§ **Problem description**
From the first line to the last, give the data again exactly.

§ **Information given**
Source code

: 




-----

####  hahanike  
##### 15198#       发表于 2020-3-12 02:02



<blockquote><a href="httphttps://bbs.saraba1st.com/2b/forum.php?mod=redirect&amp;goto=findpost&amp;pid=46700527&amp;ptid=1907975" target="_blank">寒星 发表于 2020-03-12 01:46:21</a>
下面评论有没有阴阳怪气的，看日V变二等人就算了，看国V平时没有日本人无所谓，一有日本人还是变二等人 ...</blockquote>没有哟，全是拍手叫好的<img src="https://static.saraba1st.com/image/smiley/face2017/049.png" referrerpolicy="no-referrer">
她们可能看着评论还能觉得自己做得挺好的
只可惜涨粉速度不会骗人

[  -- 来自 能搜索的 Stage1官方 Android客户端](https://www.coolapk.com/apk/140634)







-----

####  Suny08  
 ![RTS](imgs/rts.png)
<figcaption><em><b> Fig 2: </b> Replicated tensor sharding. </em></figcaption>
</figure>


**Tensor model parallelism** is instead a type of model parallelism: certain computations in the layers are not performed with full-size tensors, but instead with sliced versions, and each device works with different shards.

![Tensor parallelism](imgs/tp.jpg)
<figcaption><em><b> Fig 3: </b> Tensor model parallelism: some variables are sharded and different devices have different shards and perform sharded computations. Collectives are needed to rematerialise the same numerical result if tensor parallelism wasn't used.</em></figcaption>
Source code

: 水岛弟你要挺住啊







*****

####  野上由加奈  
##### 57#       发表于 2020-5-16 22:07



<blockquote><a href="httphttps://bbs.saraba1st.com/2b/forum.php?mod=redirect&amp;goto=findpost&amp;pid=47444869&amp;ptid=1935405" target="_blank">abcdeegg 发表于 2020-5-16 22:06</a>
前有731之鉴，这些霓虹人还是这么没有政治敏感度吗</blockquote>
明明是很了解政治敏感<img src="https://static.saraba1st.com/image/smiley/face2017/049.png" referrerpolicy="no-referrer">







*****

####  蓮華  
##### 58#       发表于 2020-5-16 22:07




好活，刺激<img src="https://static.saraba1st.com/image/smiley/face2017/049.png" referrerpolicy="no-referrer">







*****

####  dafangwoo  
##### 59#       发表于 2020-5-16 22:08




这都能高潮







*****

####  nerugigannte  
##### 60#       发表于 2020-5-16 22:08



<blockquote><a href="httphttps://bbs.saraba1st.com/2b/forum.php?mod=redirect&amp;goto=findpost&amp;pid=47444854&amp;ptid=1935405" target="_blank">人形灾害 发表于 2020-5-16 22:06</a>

§ **Answer section**
Source code

: 




-----

####  hahanike  
##### 15198#       发表于 2020-3-12 02:02



<blockquote><a href="httphttps://bbs.saraba1st.com/2b/forum.php?mod=redirect&amp;goto=findpost&amp;pid=46700527&amp;ptid=1907975" target="_blank">寒星 发表于 2020-03-12 01:46:21</a>
下面评论有没有阴阳怪气的，看日V变二等人就算了，看国V平时没有日本人无所谓，一有日本人还是变二等人 ...</blockquote>没有哟，全是拍手叫好的<img src="https://static.saraba1st.com/image/smiley/face2017/049.png" referrerpolicy="no-referrer">
她们可能看着评论还能觉得自己做得挺好的
只可惜涨粉速度不会骗人

[  -- 来自 能搜索的 Stage1官方 Android客户端](https://www.coolapk.com/apk/140634)







-----

####  Suny08  
 ![RTS](imgs/rts.png)
<figcaption><em><b> Fig 2: </b> Replicated tensor sharding. </em></figcaption>
</figure>


**Tensor model parallelism** is instead a type of model parallelism: certain computations in the layers are not performed with full-size tensors, but instead with sliced versions, and each device works with different shards.

![Tensor parallelism](imgs/tp.jpg)
<figcaption><em><b> Fig 3: </b> Tensor model parallelism: some variables are sharded and different devices have different shards and perform sharded computations. Collectives are needed to rematerialise the same numerical result if tensor parallelism wasn't used.</em></figcaption>
Source code

: 水岛弟你要挺住啊







*****

####  野上由加奈  
##### 57#       发表于 2020-5-16 22:07



<blockquote><a href="httphttps://bbs.saraba1st.com/2b/forum.php?mod=redirect&amp;goto=findpost&amp;pid=47444869&amp;ptid=1935405" target="_blank">abcdeegg 发表于 2020-5-16 22:06</a>
前有731之鉴，这些霓虹人还是这么没有政治敏感度吗</blockquote>
明明是很了解政治敏感<img src="https://static.saraba1st.com/image/smiley/face2017/049.png" referrerpolicy="no-referrer">







*****

####  蓮華  
##### 58#       发表于 2020-5-16 22:07




好活，刺激<img src="https://static.saraba1st.com/image/smiley/face2017/049.png" referrerpolicy="no-referrer">







*****

####  dafangwoo  
##### 59#       发表于 2020-5-16 22:08




这都能高潮







*****

####  nerugigannte  
##### 60#       发表于 2020-5-16 22:08



<blockquote><a href="httphttps://bbs.saraba1st.com/2b/forum.php?mod=redirect&amp;goto=findpost&amp;pid=47444854&amp;ptid=1935405" target="_blank">人形灾害 发表于 2020-5-16 22:06</a>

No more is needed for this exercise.